Coronavirus and the Market
The sudden explosion in concern regarding the spread of the coronavirus has played a major part in the stock market’s weekly drop, and that accelerated on Thursday when a spokesperson from the CDC said it was a question of “If, not when,” we see the disease spread to U.S. communities. The coronavirus’s impact on the markets (and economy) MAY be entering a new, more significant phase, because of the risk of introducing fear into the economy, and that can essentially become a self-fulfilling prophecy that creates a slowdown (people don’t go out for fear of the coronavirus, and the U.S. and world economy slows materially).
However, looking forward, whether today marks the end of this pullback (and if it is the end, the decline will be in a very normal annual 10% correction range) or we continue to trade side-ways to down, we have been actively defensive in our portfolios since January, holding over-weights in treasuries, utilities and gold which are hitting all-time highs as the equity markets are pulling back mitigating much of the losses in this down week.
As we wrote in our third and fourth quarter 2019 commentaries:
“…we continue to maintain a more defensive “watch and see” asset allocation which has performed admirably both for the quarter and past year.”
Clearly, downside risks to this market are building, especially if the spread of coronavirus becomes a direct headwind on the U.S. economy. But to consider coronavirus a bearish gamechanger, we must believe that the economic impact will last several quarters, and we just don’t see the facts to make that determination yet.

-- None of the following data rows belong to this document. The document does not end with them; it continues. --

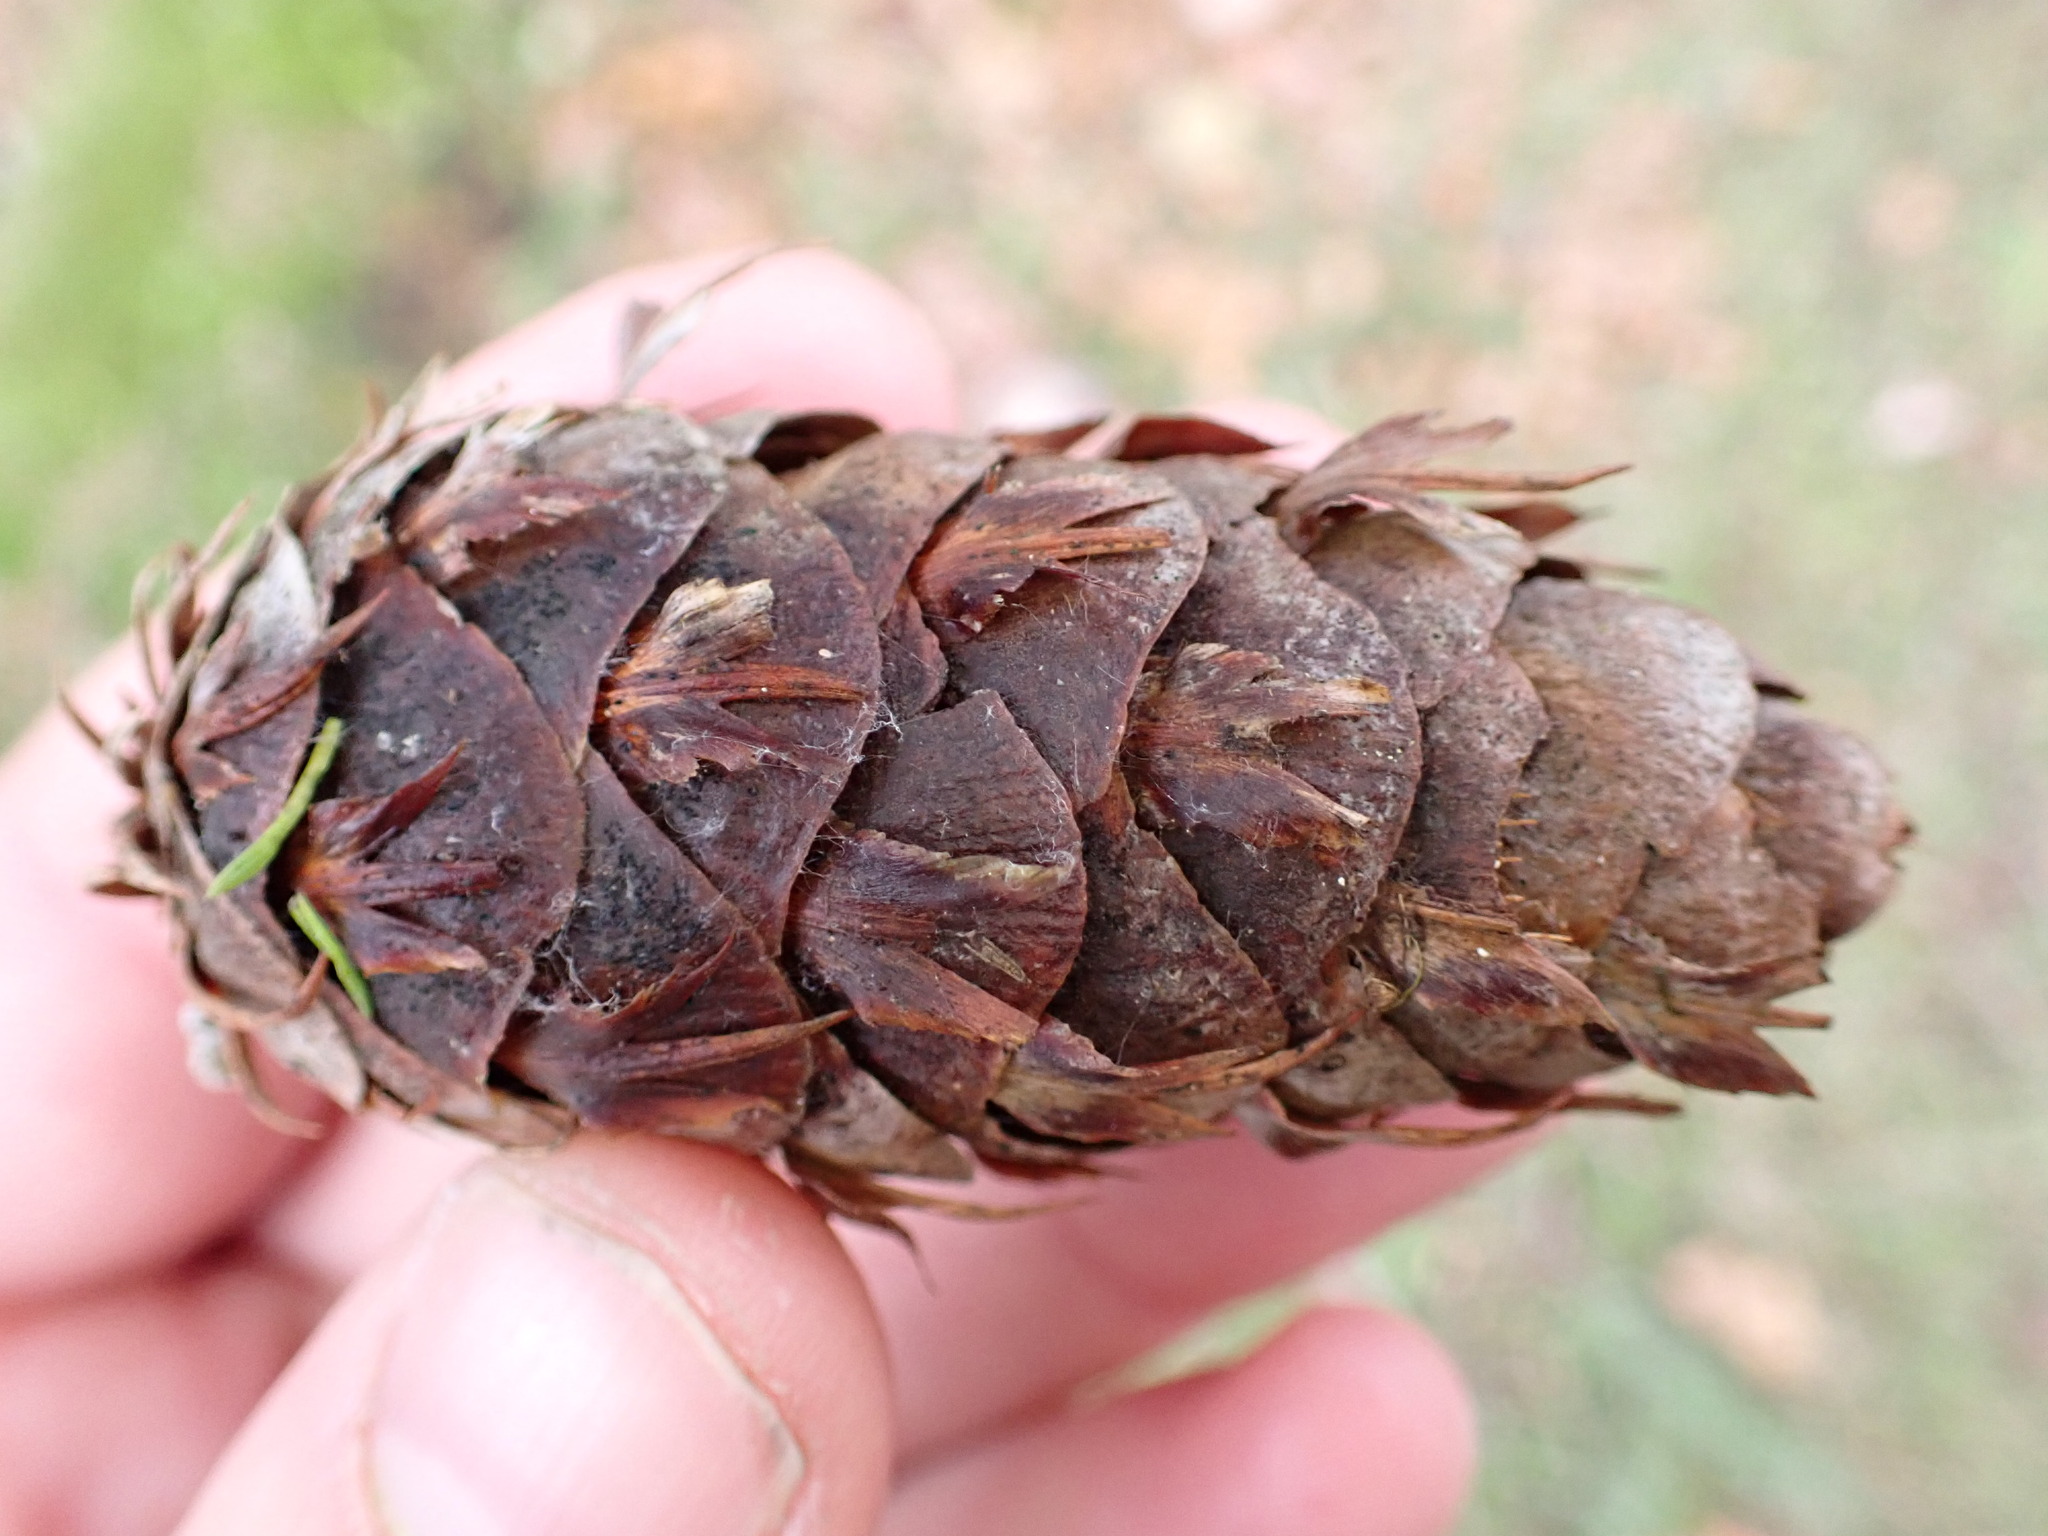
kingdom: Plantae
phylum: Tracheophyta
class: Pinopsida
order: Pinales
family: Pinaceae
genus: Pseudotsuga
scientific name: Pseudotsuga menziesii
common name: Douglas fir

Again, we are not trying to downplay bad news, but we do also want to point out progress to ensure balance. Case in point, Chinese markets rallied overnight because factories are coming back online in China. For perspective, about 78k people in China are sick, but the population is over 1 billion and the vast majority of citizens are just waiting for an “all clear” to resume normal life.
This virus, like others in the past will eventually pass, but the magnitude of the slowdown is yet to be determined so we will continue to monitor this situation and adjust portfolios accordingly.